Enforce whitelisted work apps

IT creates whitelists of business apps Company A wants its employees to use, such as messaging, collaboration, and conferencing apps. They select apps from the Google Play store and App Store and add them to a whitelist (one for Android and one for iOS devices).

Company A wants to do more than recommend business apps to their users; they want to require employees to use only approved business apps when accessing corporate resources. IT opts in to enforce work profiles on Android devices. Users can't sync corporate data unless they accept the work profile and they can't opt out. If an Android device without a work profile is already registered for management, its user is prompted to create the profile.

IT also requires managed apps on iOS devices. Advanced mobile device management detects when there's an unmanaged version of an app on a mobile device. To access corporate resources, the user has to enable management for the app.

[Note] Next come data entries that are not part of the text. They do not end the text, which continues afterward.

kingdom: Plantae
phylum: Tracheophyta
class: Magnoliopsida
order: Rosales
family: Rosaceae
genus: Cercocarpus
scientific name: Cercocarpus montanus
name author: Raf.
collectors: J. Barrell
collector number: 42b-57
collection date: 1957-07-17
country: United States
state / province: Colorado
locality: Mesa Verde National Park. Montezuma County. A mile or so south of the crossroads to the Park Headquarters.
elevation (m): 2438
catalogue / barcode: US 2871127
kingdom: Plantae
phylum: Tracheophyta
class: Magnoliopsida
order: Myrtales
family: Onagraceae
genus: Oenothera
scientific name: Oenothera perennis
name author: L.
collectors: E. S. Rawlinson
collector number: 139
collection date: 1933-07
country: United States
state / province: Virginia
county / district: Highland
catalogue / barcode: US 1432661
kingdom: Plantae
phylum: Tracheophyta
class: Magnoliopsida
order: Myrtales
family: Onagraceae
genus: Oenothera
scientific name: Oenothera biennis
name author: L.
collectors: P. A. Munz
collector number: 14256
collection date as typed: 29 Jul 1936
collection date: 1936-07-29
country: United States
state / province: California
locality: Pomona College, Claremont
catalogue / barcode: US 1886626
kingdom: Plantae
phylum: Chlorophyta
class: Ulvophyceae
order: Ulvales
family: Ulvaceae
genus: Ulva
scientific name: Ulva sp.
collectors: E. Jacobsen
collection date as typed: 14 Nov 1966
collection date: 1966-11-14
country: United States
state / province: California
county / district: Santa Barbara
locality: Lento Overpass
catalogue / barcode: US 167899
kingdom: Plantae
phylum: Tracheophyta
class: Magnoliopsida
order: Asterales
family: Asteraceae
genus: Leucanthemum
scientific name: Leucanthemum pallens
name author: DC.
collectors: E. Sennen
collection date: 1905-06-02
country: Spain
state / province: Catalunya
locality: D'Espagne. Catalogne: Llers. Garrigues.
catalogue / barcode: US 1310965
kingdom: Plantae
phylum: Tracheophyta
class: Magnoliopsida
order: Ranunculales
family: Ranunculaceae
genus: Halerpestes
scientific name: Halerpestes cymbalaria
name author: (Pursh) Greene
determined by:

Preconfigure complex apps for Android devices

To avoid the support calls that VPN configuration generates, Company A decides to move to a VPN app that supports managed configuration on Android devices. IT plans to work with its app vendors so that its other apps have settings that admins can save as managed configurations.

Push approved apps to Android devices

As a convenience for users, IT pushes the approved business apps for each organization to the users in that organization. This also saves IT time by avoiding potential support calls as users find and download apps.

Notify users

IT lets employees know that their mobile devices are managed, and they'll see prompts to enroll their devices in advanced management using their Cloud Identity credentials.

To enroll, users who have Android devices install the Google Apps Device Policy app and a work profile. Users with iOS devices install the Google Device Policy app and a device policy profile. The app and profile verify the device complies with the policies that IT sets. Only enrolled devices can sync corporate data.